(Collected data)

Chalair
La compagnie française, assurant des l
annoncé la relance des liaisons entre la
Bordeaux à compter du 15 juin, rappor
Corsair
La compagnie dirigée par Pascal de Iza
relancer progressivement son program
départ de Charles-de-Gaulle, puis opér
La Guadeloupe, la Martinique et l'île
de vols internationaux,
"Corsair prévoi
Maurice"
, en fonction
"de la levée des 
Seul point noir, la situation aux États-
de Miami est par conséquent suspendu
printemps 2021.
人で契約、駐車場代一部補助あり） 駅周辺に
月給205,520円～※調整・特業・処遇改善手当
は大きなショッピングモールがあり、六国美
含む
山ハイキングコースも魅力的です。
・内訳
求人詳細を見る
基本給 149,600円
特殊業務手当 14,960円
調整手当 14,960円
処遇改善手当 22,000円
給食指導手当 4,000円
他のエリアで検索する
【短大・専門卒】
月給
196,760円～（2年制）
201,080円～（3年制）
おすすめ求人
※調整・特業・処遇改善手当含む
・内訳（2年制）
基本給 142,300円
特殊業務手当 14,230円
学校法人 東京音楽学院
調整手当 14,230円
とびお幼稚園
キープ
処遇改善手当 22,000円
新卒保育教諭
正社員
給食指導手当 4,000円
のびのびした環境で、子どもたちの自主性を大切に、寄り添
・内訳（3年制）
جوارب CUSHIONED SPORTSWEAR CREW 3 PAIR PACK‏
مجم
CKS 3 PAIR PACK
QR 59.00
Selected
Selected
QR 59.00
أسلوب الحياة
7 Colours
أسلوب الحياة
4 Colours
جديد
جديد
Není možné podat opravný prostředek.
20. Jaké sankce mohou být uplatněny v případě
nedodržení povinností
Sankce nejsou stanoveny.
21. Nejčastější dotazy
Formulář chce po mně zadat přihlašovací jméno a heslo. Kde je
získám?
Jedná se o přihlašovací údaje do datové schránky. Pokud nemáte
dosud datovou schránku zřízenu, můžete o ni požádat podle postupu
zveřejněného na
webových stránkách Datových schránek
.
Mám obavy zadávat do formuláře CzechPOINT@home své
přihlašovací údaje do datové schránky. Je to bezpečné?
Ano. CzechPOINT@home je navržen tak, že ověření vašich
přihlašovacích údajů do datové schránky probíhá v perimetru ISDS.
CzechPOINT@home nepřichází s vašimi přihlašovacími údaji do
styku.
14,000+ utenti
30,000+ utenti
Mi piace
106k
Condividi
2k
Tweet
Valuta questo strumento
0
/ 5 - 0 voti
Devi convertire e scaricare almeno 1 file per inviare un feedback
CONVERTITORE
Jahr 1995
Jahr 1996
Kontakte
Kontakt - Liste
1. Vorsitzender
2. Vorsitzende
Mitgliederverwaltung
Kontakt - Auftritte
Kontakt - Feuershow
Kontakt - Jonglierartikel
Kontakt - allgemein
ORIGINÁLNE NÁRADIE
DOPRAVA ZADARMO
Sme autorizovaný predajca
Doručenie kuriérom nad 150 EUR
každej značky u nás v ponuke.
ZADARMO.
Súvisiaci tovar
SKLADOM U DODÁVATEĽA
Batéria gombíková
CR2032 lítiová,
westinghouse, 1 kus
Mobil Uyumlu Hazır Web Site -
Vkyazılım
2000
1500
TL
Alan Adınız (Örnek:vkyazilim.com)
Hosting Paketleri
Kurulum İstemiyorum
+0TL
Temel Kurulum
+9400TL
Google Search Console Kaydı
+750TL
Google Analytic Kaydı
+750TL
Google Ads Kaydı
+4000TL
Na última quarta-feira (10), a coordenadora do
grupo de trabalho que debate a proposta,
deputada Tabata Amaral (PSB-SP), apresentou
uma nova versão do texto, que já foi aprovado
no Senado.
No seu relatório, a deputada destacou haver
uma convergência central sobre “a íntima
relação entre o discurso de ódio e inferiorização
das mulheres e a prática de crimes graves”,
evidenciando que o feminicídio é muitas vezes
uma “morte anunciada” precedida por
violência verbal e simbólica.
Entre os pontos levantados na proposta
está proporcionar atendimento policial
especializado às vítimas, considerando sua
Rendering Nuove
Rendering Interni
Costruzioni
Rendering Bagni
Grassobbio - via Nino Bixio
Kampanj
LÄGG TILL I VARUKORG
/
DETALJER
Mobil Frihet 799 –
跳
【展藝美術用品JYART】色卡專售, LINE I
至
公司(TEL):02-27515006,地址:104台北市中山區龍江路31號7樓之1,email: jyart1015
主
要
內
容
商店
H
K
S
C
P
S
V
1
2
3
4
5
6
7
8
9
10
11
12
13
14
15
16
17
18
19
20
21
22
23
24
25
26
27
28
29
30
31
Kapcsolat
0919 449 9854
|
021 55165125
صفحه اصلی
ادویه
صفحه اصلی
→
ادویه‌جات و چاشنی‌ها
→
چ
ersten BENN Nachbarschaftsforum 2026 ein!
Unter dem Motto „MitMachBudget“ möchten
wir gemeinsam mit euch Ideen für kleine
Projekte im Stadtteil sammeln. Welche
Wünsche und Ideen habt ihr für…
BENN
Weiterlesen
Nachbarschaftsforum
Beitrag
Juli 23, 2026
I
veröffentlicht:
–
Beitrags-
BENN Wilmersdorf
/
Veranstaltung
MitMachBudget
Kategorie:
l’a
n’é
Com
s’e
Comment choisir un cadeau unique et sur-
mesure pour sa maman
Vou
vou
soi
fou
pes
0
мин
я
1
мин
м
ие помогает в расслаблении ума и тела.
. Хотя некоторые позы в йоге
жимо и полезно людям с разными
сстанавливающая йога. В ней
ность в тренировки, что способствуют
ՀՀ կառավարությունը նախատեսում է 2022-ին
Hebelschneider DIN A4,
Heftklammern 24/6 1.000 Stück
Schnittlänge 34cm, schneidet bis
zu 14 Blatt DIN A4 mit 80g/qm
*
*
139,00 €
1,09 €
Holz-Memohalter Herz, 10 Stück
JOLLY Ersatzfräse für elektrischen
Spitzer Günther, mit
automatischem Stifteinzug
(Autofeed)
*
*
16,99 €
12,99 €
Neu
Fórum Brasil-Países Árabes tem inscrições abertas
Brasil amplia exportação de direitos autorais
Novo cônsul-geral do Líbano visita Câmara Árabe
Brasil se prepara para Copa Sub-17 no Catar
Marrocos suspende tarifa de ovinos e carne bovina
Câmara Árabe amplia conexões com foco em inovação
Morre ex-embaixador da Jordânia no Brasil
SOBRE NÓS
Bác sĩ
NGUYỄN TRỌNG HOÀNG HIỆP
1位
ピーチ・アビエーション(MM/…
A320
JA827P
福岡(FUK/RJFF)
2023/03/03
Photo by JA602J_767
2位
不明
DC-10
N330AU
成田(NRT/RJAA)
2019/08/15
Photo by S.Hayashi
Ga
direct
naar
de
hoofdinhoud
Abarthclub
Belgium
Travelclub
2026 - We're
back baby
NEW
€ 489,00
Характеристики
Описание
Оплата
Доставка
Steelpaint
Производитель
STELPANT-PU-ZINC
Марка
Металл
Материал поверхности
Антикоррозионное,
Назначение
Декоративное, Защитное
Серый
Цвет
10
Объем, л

■ **WORK ITEM**
All that belongs in the answer is an exact copy of the lines from the start of the records above through the line with "Alan Adınız (Örnek:vkyazilim.com)".

■ **ANSWER TO THIS TASK**
Chalair
La compagnie française, assurant des l
annoncé la relance des liaisons entre la
Bordeaux à compter du 15 juin, rappor
Corsair
La compagnie dirigée par Pascal de Iza
relancer progressivement son program
départ de Charles-de-Gaulle, puis opér
La Guadeloupe, la Martinique et l'île
de vols internationaux,
"Corsair prévoi
Maurice"
, en fonction
"de la levée des 
Seul point noir, la situation aux États-
de Miami est par conséquent suspendu
printemps 2021.
人で契約、駐車場代一部補助あり） 駅周辺に
月給205,520円～※調整・特業・処遇改善手当
は大きなショッピングモールがあり、六国美
含む
山ハイキングコースも魅力的です。
・内訳
求人詳細を見る
基本給 149,600円
特殊業務手当 14,960円
調整手当 14,960円
処遇改善手当 22,000円
給食指導手当 4,000円
他のエリアで検索する
【短大・専門卒】
月給
196,760円～（2年制）
201,080円～（3年制）
おすすめ求人
※調整・特業・処遇改善手当含む
・内訳（2年制）
基本給 142,300円
特殊業務手当 14,230円
学校法人 東京音楽学院
調整手当 14,230円
とびお幼稚園
キープ
処遇改善手当 22,000円
新卒保育教諭
正社員
給食指導手当 4,000円
のびのびした環境で、子どもたちの自主性を大切に、寄り添
・内訳（3年制）
جوارب CUSHIONED SPORTSWEAR CREW 3 PAIR PACK‏
مجم
CKS 3 PAIR PACK
QR 59.00
Selected
Selected
QR 59.00
أسلوب الحياة
7 Colours
أسلوب الحياة
4 Colours
جديد
جديد
Není možné podat opravný prostředek.
20. Jaké sankce mohou být uplatněny v případě
nedodržení povinností
Sankce nejsou stanoveny.
21. Nejčastější dotazy
Formulář chce po mně zadat přihlašovací jméno a heslo. Kde je
získám?
Jedná se o přihlašovací údaje do datové schránky. Pokud nemáte
dosud datovou schránku zřízenu, můžete o ni požádat podle postupu
zveřejněného na
webových stránkách Datových schránek
.
Mám obavy zadávat do formuláře CzechPOINT@home své
přihlašovací údaje do datové schránky. Je to bezpečné?
Ano. CzechPOINT@home je navržen tak, že ověření vašich
přihlašovacích údajů do datové schránky probíhá v perimetru ISDS.
CzechPOINT@home nepřichází s vašimi přihlašovacími údaji do
styku.
14,000+ utenti
30,000+ utenti
Mi piace
106k
Condividi
2k
Tweet
Valuta questo strumento
0
/ 5 - 0 voti
Devi convertire e scaricare almeno 1 file per inviare un feedback
CONVERTITORE
Jahr 1995
Jahr 1996
Kontakte
Kontakt - Liste
1. Vorsitzender
2. Vorsitzende
Mitgliederverwaltung
Kontakt - Auftritte
Kontakt - Feuershow
Kontakt - Jonglierartikel
Kontakt - allgemein
ORIGINÁLNE NÁRADIE
DOPRAVA ZADARMO
Sme autorizovaný predajca
Doručenie kuriérom nad 150 EUR
každej značky u nás v ponuke.
ZADARMO.
Súvisiaci tovar
SKLADOM U DODÁVATEĽA
Batéria gombíková
CR2032 lítiová,
westinghouse, 1 kus
Mobil Uyumlu Hazır Web Site -
Vkyazılım
2000
1500
TL
Alan Adınız (Örnek:vkyazilim.com)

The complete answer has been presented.